Abécédaire
Sonia Velazquez
06/02/2016
Rien de plus banal, et pourtant paradoxal, qu’un parc industriel : le rêve bucolique d’un espace éloigné des affaires et des préoccupations politiques ici absurdement marié au rêve moderne d’une économie de la production à grande échelle. Que penserait-il, Tityre, flûtiste amoureux plutôt négligent (lentus), de cette nouvelle industrie ?

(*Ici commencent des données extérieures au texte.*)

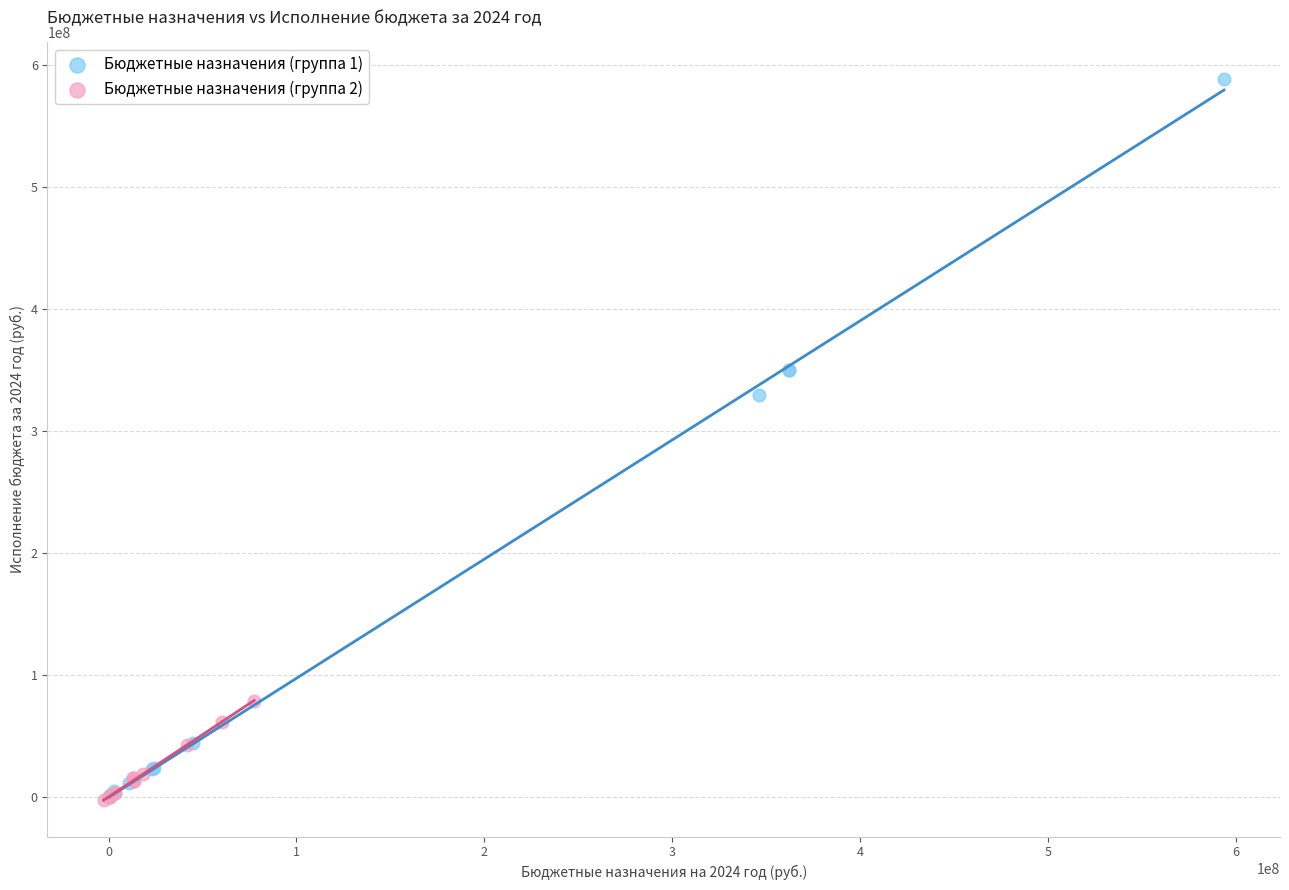

Which series has the largest Y range (max minus min)?

Бюджетные назначения (группа 1)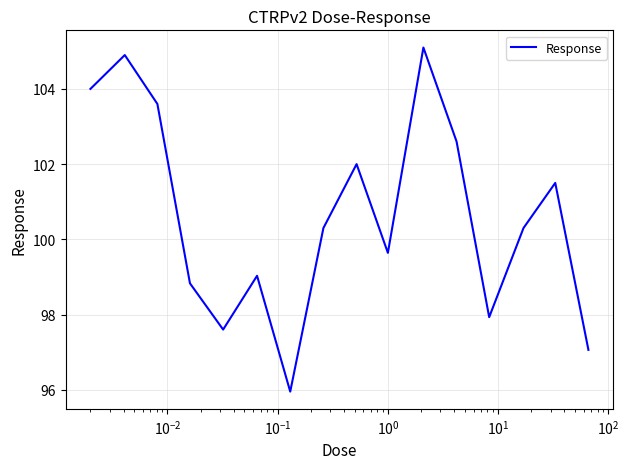

What is the minimum value shown in the chart?

96.0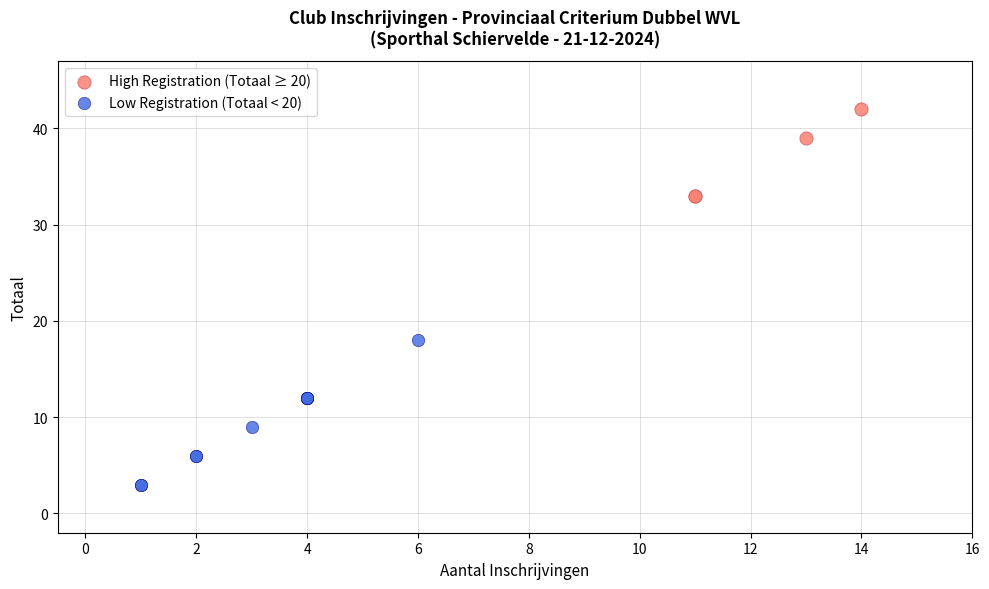

Which series contains the highest Y value?

High Registration (Totaal ≥ 20)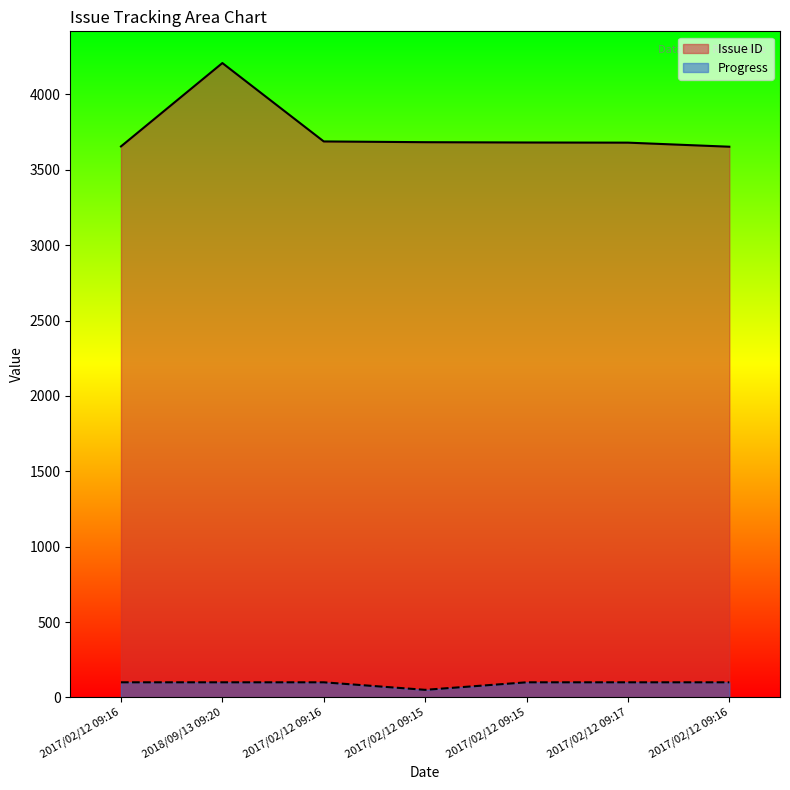

At how many categories does at least one series exceed 2810?

7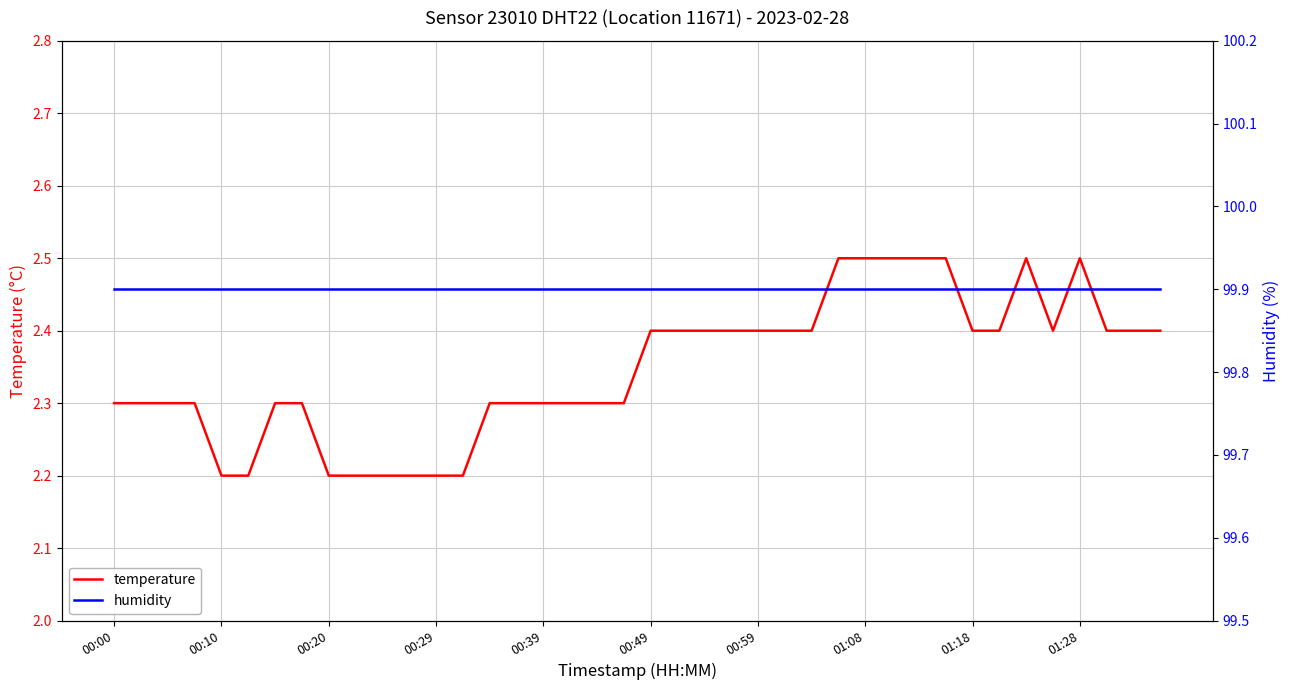

What is the minimum value for temperature?

2.2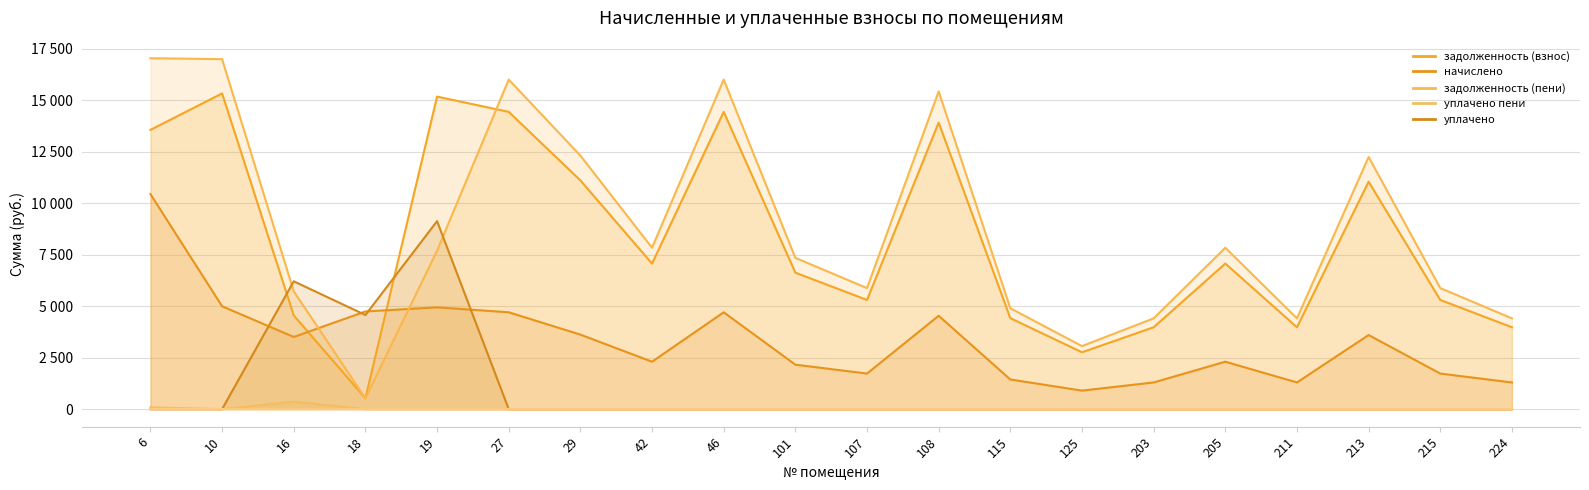

Where does the начислено series first go above 3506?

6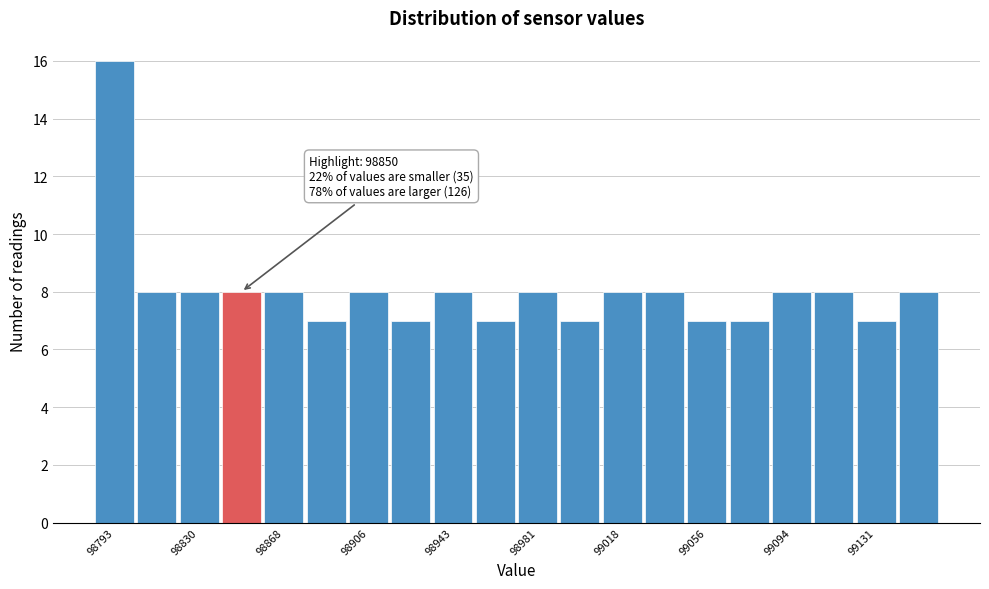

Around what value on the x-axis is the tallest bar? Give the approximate position of its centre, as read against the axis.

98795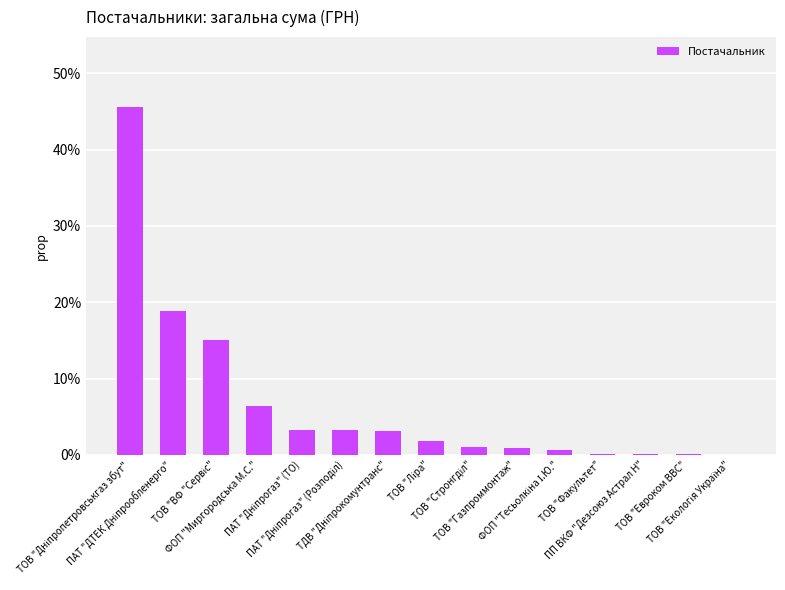

Are the bars horizontal?

No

Pour les bergers littéraires d’antan, voués à l’idéal de l’otium, l’industrie est avant tout savoir-faire : la création des outils simples bien que beaux et délicats — des flûtes, des coupes de hêtre sculptées à la main et des paniers — mais aussi des chansons qui feront écho dans les bois et des poèmes taillés sur l’écorce des arbres. Ces objets se livrent à une économie de don et de reconnaissance mutuelle. Même l’occupation principale des bergers, la plainte amoureuse, participe à l’industrie, cette fois au sens de la résolution ; c’est-à-dire, l’industrie comme volonté d’action, dessein d’intrigues avec un but précis. L’industrie des amants se voit dans l’imagination parfois baroque, nécessaire pour créer des occasions d’être ensemble ou pour produire de la jalousie dans le cœur de la bien-aimée.
Ni la main ni la volonté ne jouent aucun rôle dans l’industrie qui réside dans des parcs en béton. Anonymes, les hommes demeurant dans ces parcs ne sont plus des créateurs quoiqu’ils produisent. Industrieux, nous sommes devenus diligents sans avoir gardé un dessein ou une finalité propre. Nos parcs industriels ne sont finalement ni « parc » ni « industriel ».